Таким образом, по существу М. И. Терещенко продолжал политику П. Н. Милюкова, совершенно отказавшись от той точки зрения на «аннексии», которой он держался при вступлении в министерство. Но это не мешало ему в своих нотах к союзникам делать широкие словесные уступки требованиям Совета, когда эти требования становились особенно настоятельными.

В первые недели управления коалиционного правительства в таких выступлениях еще не было надобности, так как политика М. И. Терещенко считалась тождественной с политикой Совета, а союзники дали новому министру некоторый кредит и выжидали, как выяснится положение. Из главы, посвященной вопросу о мире, читатель узнает, что в концу мая положение выяснилось в смысле открытого занятия Советом циммервальдской позиции. Тогда дальнейшее молчание стало для союзников невозможным: заговорили их министры в палатах, и были опубликованы давно заготовленные ответы. Это побудило и наше министерство сделать новые авансы Совету.

Отклики врагов и союзников на циммервальдскую формулу.

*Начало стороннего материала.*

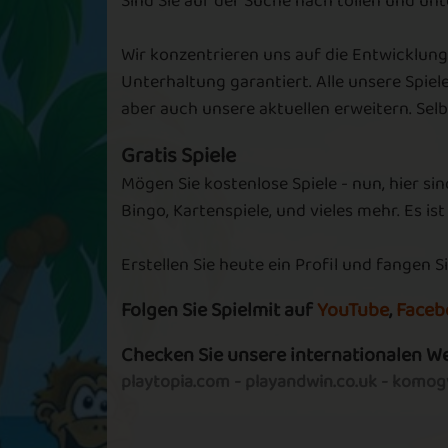
Sind Sie auf der Suche nach tollen und un
Wir konzentrieren uns auf die Entwicklung
Autumn Delight
Summer Vibe
Unterhaltung garantiert. Alle unsere Spiel
aber auch unsere aktuellen erweitern. Se
Gratis Spiele
Mögen Sie kostenlose Spiele - nun, hier sin
Bingo, Kartenspiele, und vieles mehr. Es ist
Goodbye April
Birds Chirpin
Erstellen Sie heute ein Profil und fangen Si
Folgen Sie Spielmit auf
YouTube
,
Faceb
Checken Sie unsere internationalen W
For the holidays
Complete to W
playtopia.com
-
playandwin.co.uk
-
komogv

Первым официальным откликом на формулу мира «без аннексий и контрибуций» была речь Бетмана-Гольвега 2 мая. Вопреки распространявшимся слухам, что германский канцлер, наконец, объявит на Пасху условия мира, Бетман-Гольвег остался на своей прежней точке зрения: говорить об условиях мира преждевременно впредь до исхода военной борьбы, и он, канцлер, не зависит в своей программе мира ни от правых, ни от левых. Но на этот раз канцлер несколько резче отгородился именно от левых, от Шейдемана. «Я не дам сбить себя с пути, – говорил канцлер, – теми словами, которые Шейдеман счел себя вправе бросить в народ… о возможности революции. Германский народ вместе со мной не послушает этого слова». Что касается формулы, Бетман-Гольвег заявил: «Неужели мне следует односторонне втиснуть все многообразные потребности Германской империи в одну формулу, которая охватывает лишь часть всей совокупности условий мира, жертвует успехами, достигнутыми кровью наших сыновей и братьев и оставляет не выясненными все прочие счеты? От такой политики я отказываюсь… Она привела бы к длительному ущербу для всех жизненных интересов нашего народа, вплоть до последнего рабочего; она означала бы отказ от всей будущности нашего отечества». Отказался Бетман-Гольвег выдвинуть и программу «завоевательную». «Завоевательная программа, так же как и программа отказа от военных приобретений, не поможет нам достигнуть победы и окончить войну». Что касается отказа России от завоевательных намерений, канцлер высказывал сомнение, удастся ли ей повлиять в этом отношении на своих союзников. Заявляя, что Англия постарается «заставить Россию и впредь везти английскую колесницу», Бетман-Гольвег предлагал России в сущности сепаратный мир: «Мы не уничтожим возможности в будущем прочных добрососедских отношений и не выставим требований, могущих препятствовать их развитию и несовместимых со стремлениями народов к свободе».